I don’t even remember a lot of what I said or did. It took a while for me to even piece together enough to even write this down and I've guessed at some of it. When my emotions take over, all things become hazy for me. I don’t have any Zen feeling where I am there, experiencing the moment and time slows down for me to see every aspect.
It was just me, on a stage, fighting to tell the one of the funniest stories I can about myself and my emotional reaction became the pipe-linked words behind every spoken word.
Subtext, subtext, subtext…
The story that I put here, long ago, was a funny one, that I enjoyed, but when I look at the pipe-links I feel the subtext of what erupted from the subsurface. I think E2 is the only medium I’ve ever seen that has this specific, beautiful way of expression.

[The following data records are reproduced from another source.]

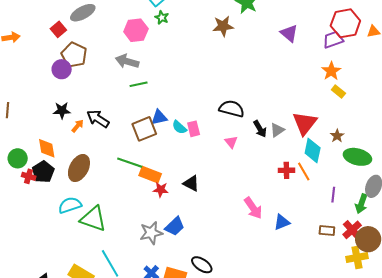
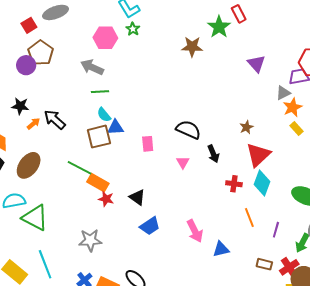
cyan semicircle: (179, 127) -> (104, 115), moved
gray triangle: (277, 130) -> (283, 93), moved
brown star: (337, 136) -> (247, 127), moved
red cross: (286, 170) -> (234, 184), moved
orange line: (304, 172) -> (249, 217), moved
blue trapezoid: (175, 226) -> (150, 226), moved

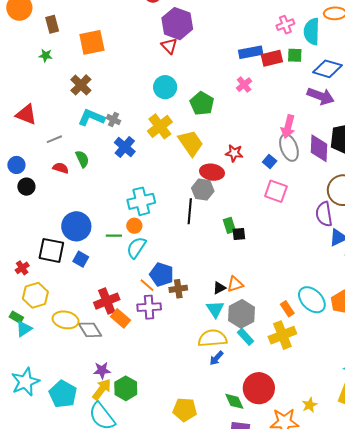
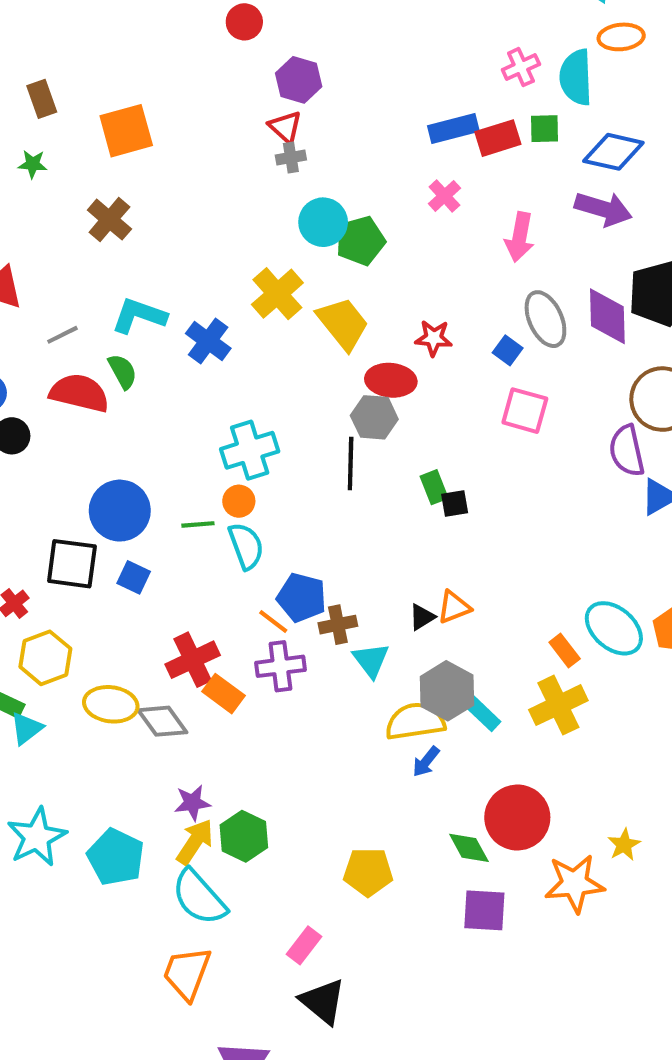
purple hexagon: (177, 24) -> (299, 80), size x0.7
cyan circle: (165, 87) -> (323, 222), moved
green pentagon: (202, 104) -> (360, 241), turned 30
cyan L-shape: (91, 118) -> (139, 316), moved
gray cross: (114, 120) -> (291, 157), moved, turned -32
pink arrow: (288, 127) -> (520, 237), moved
red semicircle: (61, 168) -> (79, 393), size x1.8
cyan semicircle: (136, 248) -> (246, 546), turned 130
cyan triangle: (215, 309) -> (371, 660), moved
gray hexagon: (241, 314) -> (447, 691), moved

Somehow that spoken word moment drew all of that together on stage for me.
There was more to the night, that that I'd describe in detail. It took Sarah and Bart a while to convince me that I wasn’t a train wreck on stage, and that my telling of that story, that night, had been the best they’d heard – because it was more than just a funny story. Whenever I'd told it they hadn’t understood what the story had really meant- what it really said about me. It was real and I was really human and vulnerable and telling a true story that had meaning.
It wasn’t just a funny story about life between bad haircuts.
I feel good about the night and I hope to do it again – although I hope to have a more ‘in the moment’ and not a ‘raw, bleeding nerve’ experience. I’m so grateful to Bart for kicking me in the balls to get out there and encourage me to do it and to Sarah for being the most excellent listener and fine-tuner. I love you two dearly.
As an aside to this, not planned at all, the next day I got a haircut.
I think it looks pretty decent and totally gay.